In the ironic turn of events, Lady Audley is the one who has hereditary madness and this forces her to give the power back to Robert. Again, however, Robert simply wants to send away Lady Audley so that the Audley name is not ruined. After Lady Audley confesses to Sir Michael, Alicia does not know what just happened. Robert does not reveal to details which also proves his character: he is not a gossip. This reminds the reader that he did not seek out these secrets or power, he just came upon them and does not wish to involve anyone who does not need to be. This can be contrasted with the scene where Lady Audley complains to Phoebe about Robert tormenting her because she involves Phoebe and even tries to solve both of their problems with a fire. This solution reveals the madness in her mind. Then when Dr. Mosgrave says, “She has the cunning of madness, with the prudence of intelligence… She is dangerous,” Robert still agrees to go with her to the institution (385). Sir Michael leaves immediately after her confession and does not give their relationship a chance or even wait for the doctor’s verdict on her madness. He leaves her with Robert, which shows how much he trusts him, even though Sir Michael may not have the best judge of character. The reader must remember Robert knows how much Lady Audley hurt his best friend, and he still does not abandon her. While he may have other motivations, like finding our what truly happened to George and upholding the Audley name, it still shows his character. It also shows his final power over Lady Audley, he could have killed her or left her to go insane.

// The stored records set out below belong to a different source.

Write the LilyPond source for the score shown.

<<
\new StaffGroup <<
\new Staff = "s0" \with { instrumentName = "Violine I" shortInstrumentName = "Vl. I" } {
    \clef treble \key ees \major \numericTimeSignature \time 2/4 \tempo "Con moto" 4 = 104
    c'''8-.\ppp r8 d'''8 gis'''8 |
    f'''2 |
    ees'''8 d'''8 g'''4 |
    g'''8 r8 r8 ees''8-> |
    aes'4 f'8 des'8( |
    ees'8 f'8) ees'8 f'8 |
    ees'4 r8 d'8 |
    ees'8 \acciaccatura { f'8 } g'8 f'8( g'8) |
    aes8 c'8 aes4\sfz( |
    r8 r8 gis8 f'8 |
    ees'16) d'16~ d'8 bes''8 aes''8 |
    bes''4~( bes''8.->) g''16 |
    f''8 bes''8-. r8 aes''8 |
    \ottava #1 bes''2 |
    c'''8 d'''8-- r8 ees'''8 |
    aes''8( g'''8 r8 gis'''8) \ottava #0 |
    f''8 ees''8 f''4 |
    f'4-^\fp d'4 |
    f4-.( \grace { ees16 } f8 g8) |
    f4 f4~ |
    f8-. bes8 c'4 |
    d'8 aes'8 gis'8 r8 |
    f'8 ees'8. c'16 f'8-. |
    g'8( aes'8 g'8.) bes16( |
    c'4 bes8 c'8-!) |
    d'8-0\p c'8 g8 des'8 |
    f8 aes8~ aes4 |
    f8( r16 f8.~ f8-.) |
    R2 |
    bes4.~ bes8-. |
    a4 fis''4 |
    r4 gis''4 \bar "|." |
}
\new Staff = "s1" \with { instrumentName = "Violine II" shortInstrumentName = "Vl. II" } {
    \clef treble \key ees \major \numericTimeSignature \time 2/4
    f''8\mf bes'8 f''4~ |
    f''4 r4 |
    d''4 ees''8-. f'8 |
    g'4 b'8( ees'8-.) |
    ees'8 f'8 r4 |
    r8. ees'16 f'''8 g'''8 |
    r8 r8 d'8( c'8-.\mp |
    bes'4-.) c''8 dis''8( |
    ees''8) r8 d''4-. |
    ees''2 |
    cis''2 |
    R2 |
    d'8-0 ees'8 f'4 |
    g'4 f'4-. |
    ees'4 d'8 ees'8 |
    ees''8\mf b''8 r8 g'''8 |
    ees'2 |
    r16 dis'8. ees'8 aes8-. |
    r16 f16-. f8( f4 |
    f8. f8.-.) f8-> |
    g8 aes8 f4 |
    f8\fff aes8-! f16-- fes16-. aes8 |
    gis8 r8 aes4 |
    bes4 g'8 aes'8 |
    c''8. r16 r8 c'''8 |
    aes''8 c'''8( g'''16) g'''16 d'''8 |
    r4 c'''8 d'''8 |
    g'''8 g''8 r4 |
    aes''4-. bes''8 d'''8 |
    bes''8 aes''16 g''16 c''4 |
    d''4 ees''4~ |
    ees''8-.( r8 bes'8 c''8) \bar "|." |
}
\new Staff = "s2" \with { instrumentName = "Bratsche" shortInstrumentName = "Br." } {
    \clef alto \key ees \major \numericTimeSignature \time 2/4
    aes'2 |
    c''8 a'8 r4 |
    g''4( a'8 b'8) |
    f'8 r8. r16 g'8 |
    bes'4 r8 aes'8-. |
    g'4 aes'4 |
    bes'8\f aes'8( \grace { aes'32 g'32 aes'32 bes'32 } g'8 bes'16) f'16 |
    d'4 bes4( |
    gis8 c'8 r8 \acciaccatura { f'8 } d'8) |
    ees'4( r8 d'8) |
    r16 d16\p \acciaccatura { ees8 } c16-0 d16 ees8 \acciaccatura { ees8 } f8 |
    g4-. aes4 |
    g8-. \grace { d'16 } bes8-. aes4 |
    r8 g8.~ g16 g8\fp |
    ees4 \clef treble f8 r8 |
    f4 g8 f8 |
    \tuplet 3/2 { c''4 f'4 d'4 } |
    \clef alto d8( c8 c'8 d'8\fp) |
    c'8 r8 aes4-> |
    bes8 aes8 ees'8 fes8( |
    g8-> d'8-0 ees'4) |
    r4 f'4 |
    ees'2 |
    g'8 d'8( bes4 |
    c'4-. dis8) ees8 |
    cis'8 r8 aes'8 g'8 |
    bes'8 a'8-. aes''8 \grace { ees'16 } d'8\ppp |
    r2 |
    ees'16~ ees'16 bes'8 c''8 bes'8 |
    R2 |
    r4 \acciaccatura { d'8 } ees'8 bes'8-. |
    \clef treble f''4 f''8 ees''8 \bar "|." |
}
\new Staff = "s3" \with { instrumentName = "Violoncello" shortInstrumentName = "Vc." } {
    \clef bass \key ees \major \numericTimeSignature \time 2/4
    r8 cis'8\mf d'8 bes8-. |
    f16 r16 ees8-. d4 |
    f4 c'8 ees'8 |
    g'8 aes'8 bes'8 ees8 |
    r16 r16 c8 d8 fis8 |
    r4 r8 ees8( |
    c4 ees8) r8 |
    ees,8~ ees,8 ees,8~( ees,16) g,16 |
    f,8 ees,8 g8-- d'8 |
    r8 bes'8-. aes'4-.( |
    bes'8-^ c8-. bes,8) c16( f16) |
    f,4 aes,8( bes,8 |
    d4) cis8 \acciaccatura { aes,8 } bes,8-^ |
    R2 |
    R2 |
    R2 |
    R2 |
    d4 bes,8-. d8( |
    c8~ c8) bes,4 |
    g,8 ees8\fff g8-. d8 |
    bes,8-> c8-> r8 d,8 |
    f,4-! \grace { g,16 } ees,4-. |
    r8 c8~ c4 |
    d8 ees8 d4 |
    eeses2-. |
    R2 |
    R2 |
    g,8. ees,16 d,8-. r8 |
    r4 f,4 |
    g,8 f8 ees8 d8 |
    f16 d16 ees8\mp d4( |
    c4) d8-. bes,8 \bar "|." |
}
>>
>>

The power struggle between Lady Audley and Robert can be disguised as who holds the knowledge, though the true possession of power is held by Robert because of his character. He reveals his good character again and again with his decisions and how he handles the power, which in turn reveals Lady Audley’s character as she does almost the opposite in each instance. His aversion of scandal also shows that he did not dig up these secrets for the fun or drama of it, and the preservation of the Audley name proves he doesn’t want to be taken as something he is not. Robert is the moral character in the story, and this is why he holds the power.